ProMEDs subscribers often work under difficult circumstances (refugee camps, etc.) but provide very important information: „Our global network currently reaches over 80.000 subscribers (infectious disease physicians, public health officials, microbiologists, virologists, veterinarians etc. in 201 countries) who send us important information on outbreaks in their countries and regions“, says Dr. Britta Lassmann, programme director of the International Society for Infectious Diseases (ISID), which runs the ProMED system. “The large number of subscribers is due, among other things, to the fact that the information on emerging threats is communicated in real time and that informal reports can be submitted anonymously, encouraging physicans and others to report delicate information via the submit form on the ProMED website”, explains Lassmann.
“But this is only half of the story – a highly qualified team of experts is reviewing the information before posting it. They add valuable background and contextual information.“ This is a very demanding task, all the more since this has to be done quickly, 24 hours per day, 7 days per week. „Let´s take for example Zika – ProMED has been covering the global emergence of Zika in detail since 2007 and already predicted that the virus will reach Brazil and South America long before other international organizations did“.

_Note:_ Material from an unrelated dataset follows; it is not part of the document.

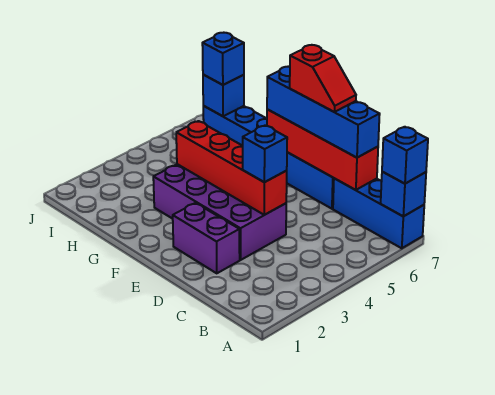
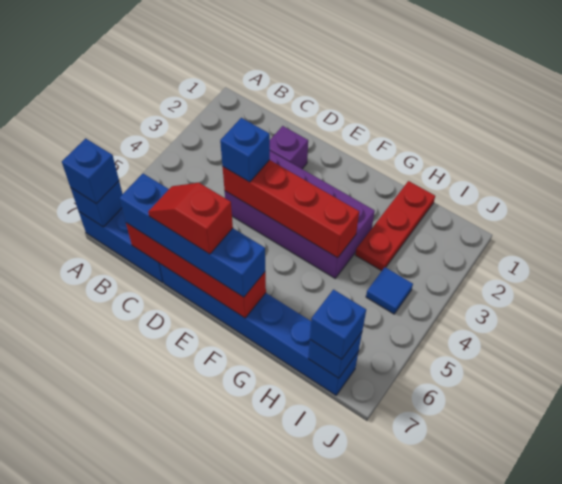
purple brick D2:E2 level 1 -> purple brick D2 level 1
none -> red plate H1:H3 level 1
none -> blue tile I4 level 1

Besides ProMED, ISID has implemented a new system, called EpiCore, trying to actively involve a larger group of people to speed up the detection of new outbreaks. EpiCore recruits volunteers around the world with experience in public health, epidemiology or infectious diseases. Only three months after its start, EpiCore has already begun to yield results. For example, a mystery disease in Sudan (causing fever and serious illness in children) was initially suspected to be a hemorrhagic fever. An EpiCore volunteer in the region uncovered the actual cause – it was measles.
By the way: An EpiCore workshop will take place during the 6th International Meeting on Emerging Diseases and Surveillance, IMED 2016, in Vienna (4–7 November): „Drawing together human and veterinary health specialists, IMED serves as a true One Health forum where those working in diverse specialties and diverse regions can meet, discuss, present and challenge one another with findings and new ideas“, says Lassmann.